Track your exercises and log them at the same time after every exercise: When you try to exercise regularly, the key is to make it a habit. One way to achieve this is to create a so called “reward”, that will remind you of the good feelings you get from exercising. In our big list of top web apps, we have a full section on fitness apps that might be handy. Try out Fitocracy or RunKeeper to log your work-outs. Try to have a very clear logging process in place. Log your work-out just before you go into the shower or exactly when you walk out of the gym. Think about starting small and then start even smaller: Here is a little secret. When I first started exercising, I did it with 5 minutes per day, 3 times a week. Can you imagine that? 5 minutes of timed exercise, 3 times a week? That’s nothing you might be thinking. And you are right, because the task is so easy and anyone can succeed with it, you can really start to make a habit out of it. Try no more than 5 or 10 minutes if you are getting started.

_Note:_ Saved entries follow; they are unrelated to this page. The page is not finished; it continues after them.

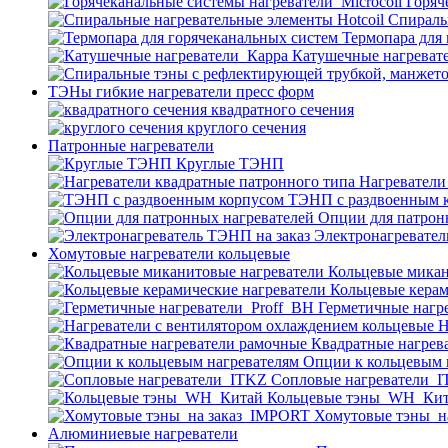
Горяч
Спираль
Термопара для
Катушечные нагреват
ТЭНы гибкие нагреватели пресс форм
квадратного сечения
круглого сечения
Патронные нагреватели
Круглые ТЭНП
Нагреватели
ТЭНП с раздвоенным 
Опции для патрон
Электронагревател
Хомутовые нагреватели кольцевые
Кольцевые микан
Кольцевые керам
Герметичные нагр
Н
Квадратные нагрев
Опции к кольцевым 
Cопловые нагреватели_
Кольцевые тэны_WH_Ки
Хомутовые тэны_н
Алюминиевые нагреватели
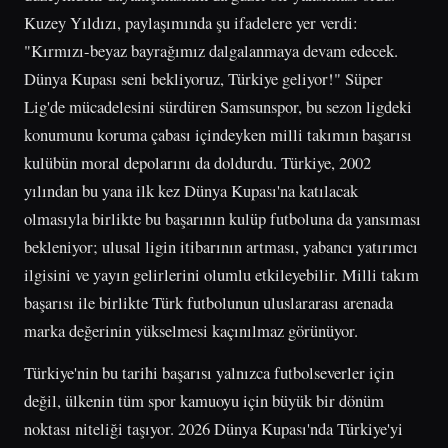
Kuzey Yıldızı, paylaşımında şu ifadelere yer verdi:
"Kırmızı-beyaz bayrağımız dalgalanmaya devam edecek.
Dünya Kupası seni bekliyoruz, Türkiye geliyor!" Süper
Lig'de mücadelesini sürdüren Samsunspor, bu sezon ligdeki
konumunu koruma çabası içindeyken milli takımın başarısı
kulübün moral depolarını da doldurdu. Türkiye, 2002
yılından bu yana ilk kez Dünya Kupası'na katılacak
olmasıyla birlikte bu başarının kulüp futboluna da yansıması
bekleniyor; ulusal ligin itibarının artması, yabancı yatırımcı
ilgisini ve yayın gelirlerini olumlu etkileyebilir. Milli takım
başarısı ile birlikte Türk futbolunun uluslararası arenada
marka değerinin yükselmesi kaçınılmaz görünüyor.
Türkiye'nin bu tarihi başarısı yalnızca futbolseverler için
değil, ülkenin tüm spor kamuoyu için büyük bir dönüm
noktası niteliği taşıyor. 2026 Dünya Kupası'nda Türkiye'yi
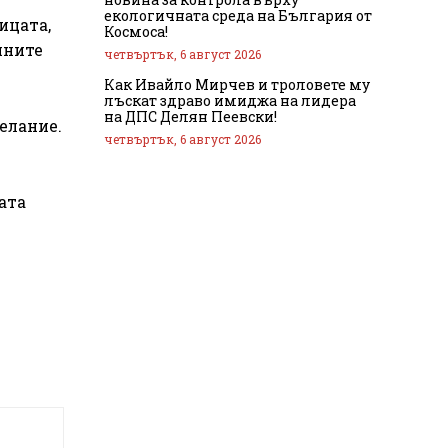
екологичната среда на България от
ицата,
Космоса!
нните
четвъртък, 6 август 2026
Как Ивайло Мирчев и троловете му
лъскат здраво имиджа на лидера
на ДПС Делян Пеевски!
желание.
четвъртък, 6 август 2026
ата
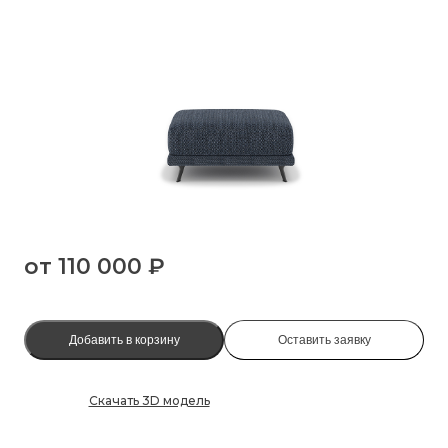
от
110 000 ₽
Добавить в корзину
Оставить заявку
Скачать 3D модель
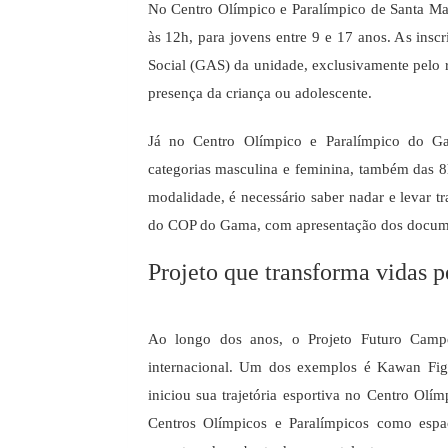
No Centro Olímpico e Paralímpico de Santa Mari
às 12h, para jovens entre 9 e 17 anos. As insc
Social (GAS) da unidade, exclusivamente pelo 
presença da criança ou adolescente.
Já no Centro Olímpico e Paralímpico do Gam
categorias masculina e feminina, também das 8h
modalidade, é necessário saber nadar e levar 
do COP do Gama, com apresentação dos documen
Projeto que transforma vidas p
Ao longo dos anos, o Projeto Futuro Campe
internacional. Um dos exemplos é Kawan Figue
iniciou sua trajetória esportiva no Centro O
Centros Olímpicos e Paralímpicos como espa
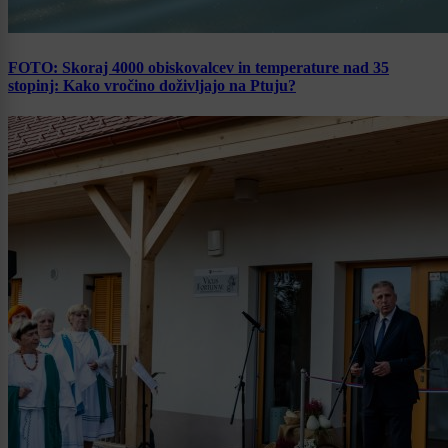
FOTO: Skoraj 4000 obiskovalcev in temperature nad 35
stopinj: Kako vročino doživljajo na Ptuju?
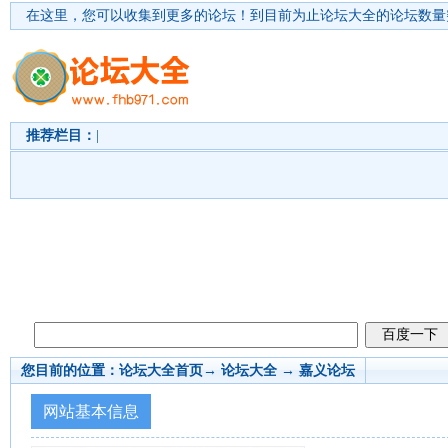
在这里，您可以收集到更多的论坛！
到目前为止论坛大全的论坛数量突
推荐栏目：
|
您目前的位置：
论坛大全首页
→ 论坛大全 →
嘉义论坛
网站基本信息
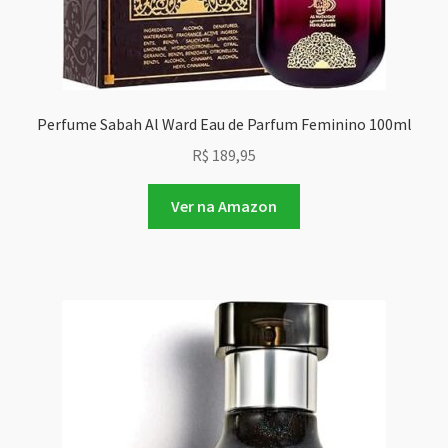
Perfume Sabah Al Ward Eau de Parfum Feminino 100ml
R$
189,95
Ver na Amazon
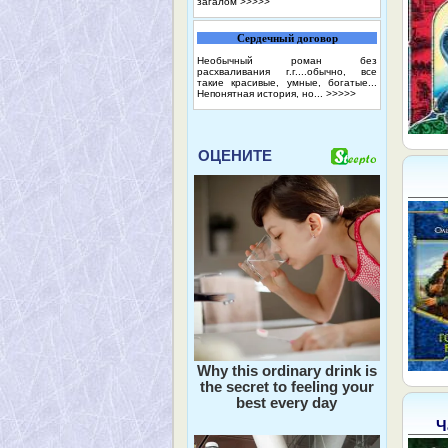
загалом
>>>>>
Сердечный договор
Необычный роман без
расхваливания г.г....обычно, все
такие красивые, умные, богатые...
Непонятная история, но...
>>>>>
ОЦЕНИТЕ
Why this ordinary drink is
the secret to feeling your
best every day
Ч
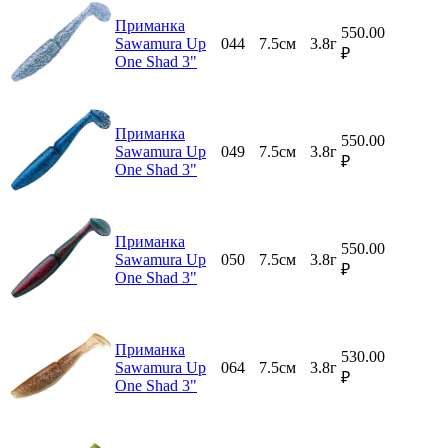
Приманка
550.00
Sawamura Up
044
7.5см
3.8г
₽
One Shad 3"
Приманка
550.00
Sawamura Up
049
7.5см
3.8г
₽
One Shad 3"
Приманка
550.00
Sawamura Up
050
7.5см
3.8г
₽
One Shad 3"
Приманка
530.00
Sawamura Up
064
7.5см
3.8г
₽
One Shad 3"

There are lots more great ideas for how you can create a habit from Joel in his post on the exercise habit, be sure to check it out, it might be a lot of help here. I am sure that if you dedicate just very little time, you can get into an awesome exercise routine that makes you happier, more productive and relaxed than ever before.

Quick last fact: You get the highest level of happiness with exercise if you are just starting out

As a quick last fact, exercise, the increase of the BDNF proteins in your brain acts as a mood enhancer. The effects are similar to drug addiction one study found. So when you start exercising, the feeling of euphoria is the highest:

"The release of endorphins has an addictive effect, and more exercise is needed to achieve the same level of euphoria over time." (McGovern)

So this means that if you have never exercised before or not for a long time, your happiness gains will be the highest if you start now.

Exercise and how it affects our level of happiness is an absolutely exciting topic for me. Have you played around with this too and seen any results? I would love to hear your thoughts on how exercise and happiness work together.